古船場町にある 「 無法松之碑 」

八幡東区 「 高炉台公園 」 にある文学碑
岩下俊作の小説 「 富島松五郎伝 」 を原作とする映画 『 無法松の一生 』 は、
稲垣 浩監督によって二度制作されている。
一作目は、昭和18年 ( 1943年 ) の大映作品である。
物語は明治から大正にかけての小倉の古船場を舞台に展開する。
車夫の松五郎は喧嘩っぱやく無鉄砲なので無法松というあだ名がつく。
だが義侠心が強く、気性のさっぱりした心の優しい男である。
ある日、怪我をした敏雄少年を助けたことで、その父の陸軍大尉吉岡と夫人を知る。
吉岡が突然他界して、松五郎は未亡人と敏雄に心から尽くすようになる。
かなわぬ恋心、そして孤独に悩みながら寂しく死ぬ姿が描かれている。
稲垣監督は人力車の大きな車輪が回るシーンを折々挿入し、
時の流れを表現して幻想的なムードとリズム感を演出している。
しかしこの映画は、 「 軍人の未亡人に思慕を抱くとは何事だ! 」 と、
検閲で11分ほどカットされたため稲垣監督は、
昭和33年 ( 1958年 ) にカラー版で再映画化、
これがベネチア国際映画祭でグランプリを受賞した。
当時の古船場は全国からさまざまな職人や物売りなどが集まり、
活気にあふれ、下町風情のある町であった。
今では狭い通りに飲食店、マンション、事務所などがひしめきあい、
その中に古い家並みがわずかに残っている。
ここの安全寺跡地に 「 無法松之碑 」 があり、毎年3月4日に碑前で供養が行われ、
祇園太鼓をたたき、酒を注いで無法松を偲ぶ。
稲垣 浩は、明治38年(1905年)東京に生まれた。
昭和3年 ( 1928年 ) に監督となり、 「 天下太平記 」 を同年に制作する。
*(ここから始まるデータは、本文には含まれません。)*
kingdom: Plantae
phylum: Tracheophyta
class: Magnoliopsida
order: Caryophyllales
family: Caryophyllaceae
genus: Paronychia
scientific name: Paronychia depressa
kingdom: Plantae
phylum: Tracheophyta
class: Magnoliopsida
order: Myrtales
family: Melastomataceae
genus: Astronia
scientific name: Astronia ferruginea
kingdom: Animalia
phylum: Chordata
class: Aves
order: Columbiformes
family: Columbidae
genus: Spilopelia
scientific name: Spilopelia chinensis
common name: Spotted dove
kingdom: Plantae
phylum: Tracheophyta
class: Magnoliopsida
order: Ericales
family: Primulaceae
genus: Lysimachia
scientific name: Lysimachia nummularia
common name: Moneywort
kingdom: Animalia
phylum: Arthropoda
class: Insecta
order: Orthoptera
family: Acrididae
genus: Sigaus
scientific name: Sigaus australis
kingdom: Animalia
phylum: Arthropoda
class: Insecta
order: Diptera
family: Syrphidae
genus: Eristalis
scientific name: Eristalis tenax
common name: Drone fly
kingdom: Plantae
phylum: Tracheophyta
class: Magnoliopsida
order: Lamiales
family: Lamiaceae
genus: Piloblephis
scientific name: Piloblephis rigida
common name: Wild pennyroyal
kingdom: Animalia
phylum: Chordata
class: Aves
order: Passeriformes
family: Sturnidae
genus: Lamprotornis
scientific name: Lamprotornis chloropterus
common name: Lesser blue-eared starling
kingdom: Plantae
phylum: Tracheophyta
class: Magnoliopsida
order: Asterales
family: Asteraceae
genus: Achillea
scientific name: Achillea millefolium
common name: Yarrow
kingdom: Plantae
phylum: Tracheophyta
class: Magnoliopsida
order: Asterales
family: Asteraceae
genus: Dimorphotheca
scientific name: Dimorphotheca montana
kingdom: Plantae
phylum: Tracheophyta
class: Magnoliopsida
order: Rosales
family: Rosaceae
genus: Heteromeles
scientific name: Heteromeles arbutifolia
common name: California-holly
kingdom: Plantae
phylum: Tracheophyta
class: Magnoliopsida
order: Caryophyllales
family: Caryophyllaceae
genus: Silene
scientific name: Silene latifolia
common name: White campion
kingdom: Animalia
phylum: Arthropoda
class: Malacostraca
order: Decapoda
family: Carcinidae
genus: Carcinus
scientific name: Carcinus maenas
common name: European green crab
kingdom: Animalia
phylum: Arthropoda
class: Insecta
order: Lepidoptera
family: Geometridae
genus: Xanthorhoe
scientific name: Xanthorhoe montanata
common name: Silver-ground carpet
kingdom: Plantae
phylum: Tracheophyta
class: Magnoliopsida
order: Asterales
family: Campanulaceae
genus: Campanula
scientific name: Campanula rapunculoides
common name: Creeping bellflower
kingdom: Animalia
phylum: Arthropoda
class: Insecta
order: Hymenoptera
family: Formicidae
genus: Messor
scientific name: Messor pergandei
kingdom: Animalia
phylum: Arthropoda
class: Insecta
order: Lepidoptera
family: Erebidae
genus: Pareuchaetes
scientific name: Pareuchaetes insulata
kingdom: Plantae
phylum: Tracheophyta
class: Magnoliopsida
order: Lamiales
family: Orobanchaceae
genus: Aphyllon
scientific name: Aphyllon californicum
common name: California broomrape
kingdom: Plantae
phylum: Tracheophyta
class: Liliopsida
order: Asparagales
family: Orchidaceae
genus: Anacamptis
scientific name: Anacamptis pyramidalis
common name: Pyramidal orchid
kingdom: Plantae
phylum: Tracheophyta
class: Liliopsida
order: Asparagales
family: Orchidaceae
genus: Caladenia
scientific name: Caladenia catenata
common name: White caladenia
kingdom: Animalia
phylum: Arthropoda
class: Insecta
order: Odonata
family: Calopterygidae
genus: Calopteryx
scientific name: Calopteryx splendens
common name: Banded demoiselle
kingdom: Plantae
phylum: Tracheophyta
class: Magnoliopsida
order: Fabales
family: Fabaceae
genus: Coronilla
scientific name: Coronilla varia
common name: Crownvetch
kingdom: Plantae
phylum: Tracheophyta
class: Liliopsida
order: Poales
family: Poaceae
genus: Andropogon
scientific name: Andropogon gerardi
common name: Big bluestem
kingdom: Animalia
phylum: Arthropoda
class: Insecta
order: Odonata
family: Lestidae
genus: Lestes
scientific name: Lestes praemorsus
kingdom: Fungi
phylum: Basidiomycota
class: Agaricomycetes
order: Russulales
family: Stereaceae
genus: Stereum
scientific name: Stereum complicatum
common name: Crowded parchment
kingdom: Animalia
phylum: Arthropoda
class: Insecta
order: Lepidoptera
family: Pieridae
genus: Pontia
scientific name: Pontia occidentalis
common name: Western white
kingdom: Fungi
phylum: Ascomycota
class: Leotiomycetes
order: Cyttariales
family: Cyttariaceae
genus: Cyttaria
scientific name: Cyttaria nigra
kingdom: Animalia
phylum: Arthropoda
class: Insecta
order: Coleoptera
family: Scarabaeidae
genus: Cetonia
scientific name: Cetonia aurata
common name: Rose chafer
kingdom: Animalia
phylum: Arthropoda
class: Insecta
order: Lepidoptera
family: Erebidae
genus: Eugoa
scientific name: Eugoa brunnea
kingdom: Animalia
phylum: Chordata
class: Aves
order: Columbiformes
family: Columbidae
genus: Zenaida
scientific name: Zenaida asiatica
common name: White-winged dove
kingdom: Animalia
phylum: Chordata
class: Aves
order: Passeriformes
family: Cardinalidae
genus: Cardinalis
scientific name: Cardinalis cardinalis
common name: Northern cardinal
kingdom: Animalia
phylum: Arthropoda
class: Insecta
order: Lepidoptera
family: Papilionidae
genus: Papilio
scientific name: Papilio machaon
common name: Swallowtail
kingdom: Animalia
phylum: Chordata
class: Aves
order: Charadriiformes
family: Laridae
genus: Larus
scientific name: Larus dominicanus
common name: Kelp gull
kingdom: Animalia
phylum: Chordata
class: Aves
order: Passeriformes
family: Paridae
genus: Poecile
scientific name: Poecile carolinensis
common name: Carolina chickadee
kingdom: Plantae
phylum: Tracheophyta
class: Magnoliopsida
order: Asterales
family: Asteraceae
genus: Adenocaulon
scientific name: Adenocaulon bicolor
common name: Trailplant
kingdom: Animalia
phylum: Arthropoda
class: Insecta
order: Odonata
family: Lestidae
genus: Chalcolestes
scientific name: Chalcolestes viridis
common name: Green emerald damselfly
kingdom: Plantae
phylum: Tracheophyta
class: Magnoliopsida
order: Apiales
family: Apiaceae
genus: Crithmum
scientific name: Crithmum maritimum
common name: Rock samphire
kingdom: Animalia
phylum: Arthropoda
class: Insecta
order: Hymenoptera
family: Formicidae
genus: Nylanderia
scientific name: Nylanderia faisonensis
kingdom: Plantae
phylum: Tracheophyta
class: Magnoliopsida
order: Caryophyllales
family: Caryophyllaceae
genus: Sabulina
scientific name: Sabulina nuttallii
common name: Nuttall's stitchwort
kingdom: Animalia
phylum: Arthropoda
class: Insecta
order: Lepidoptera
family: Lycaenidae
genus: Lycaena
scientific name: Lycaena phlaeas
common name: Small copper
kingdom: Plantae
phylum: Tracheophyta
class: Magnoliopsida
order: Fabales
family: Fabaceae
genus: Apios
主な作品に、 「 瞼の母 」 「 弥太郎笠 」 「 海を渡る祭礼 」
「 無法松の一生 」 「 手をつなぐ子等 」 「 佐々木小次郎 」
「 宮本武蔵 」 「 嵐 」 「 忠臣蔵 」 「 風林火山 」 などがある。
昭和55年 ( 1980年 ) に没した。